Filesystems and case-insensitivity

Posted Nov 28, 2018 16:11 UTC (Wed) by willy (subscriber, #9762)
Parent article: Filesystems and case-insensitivity

Chinese characters use a 3-byte encoding, not 4. The CJK ideographs are U+4E00 to U+9FFF.

There are Extended blocks in U+20000 space which will use 4 bytes, but my understanding is that those are rare characters (the most common 27,000 characters are below FFFF).

The language groups who were worst affected by UTF-8 were Cyrillic and Greek who now need two bytes for every letter. But I don't see what better choice there was.

Filesystems and case-insensitivity

Posted Nov 29, 2018 11:17 UTC (Thu) by andrewsh (subscriber, #71043) [Link]

There wasn’t, since before UTF-8 there were at least three popular one-byte encoding with totally incompatible character layouts.

Historically, DOS systems had three encodings for Russian, of which two were almost never used since one of them wasn’t compatible with line/block graphics characters (so no Norton Commander for its users), and another one was developed after the third one gained widespread usage. Of that remaining one, which Microsoft branded as CP866, there were multiple versions differing in certain characters missing or present (e.g. ё vs ± or Ў vs ÷).

Next, Windows came with this wonderful distinction between ‘ANSI’, ‘OEM’ and ‘Unicode’. ‘OEM’, of course, was CP866 for Russian-localised Windows but something else in other versions, and ‘ANSI’ was CP1251 (again, in Russian Windows only). So historically there's been created a lot of documents in those two encodings. Most importantly, most ZIP archives had file names encoded in CP866, but some of them in CP1251.

Since ‘ANSI’ was the default in Windows XP and that is still being used in lots of places, such documents are still being produced as we speak™.

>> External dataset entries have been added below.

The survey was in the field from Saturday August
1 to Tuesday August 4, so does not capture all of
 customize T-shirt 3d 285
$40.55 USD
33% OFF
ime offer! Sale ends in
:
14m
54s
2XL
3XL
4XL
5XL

Oh, and the third encoding an absolute minority still uses is KOI-8R/U, which only die-hard Unixoids use these days because it allows them to strip bit 7 and still being able to read text in Russian since that’s been the design decision when the charset was developed (they mapped most letters to their phonetic equivalents in inverse case but with bit 7 set: A → а, B → б, C → ц, but, for example, Q → я and V → ж). That encoding has traditionally been used on Unix and Linux systems in the past.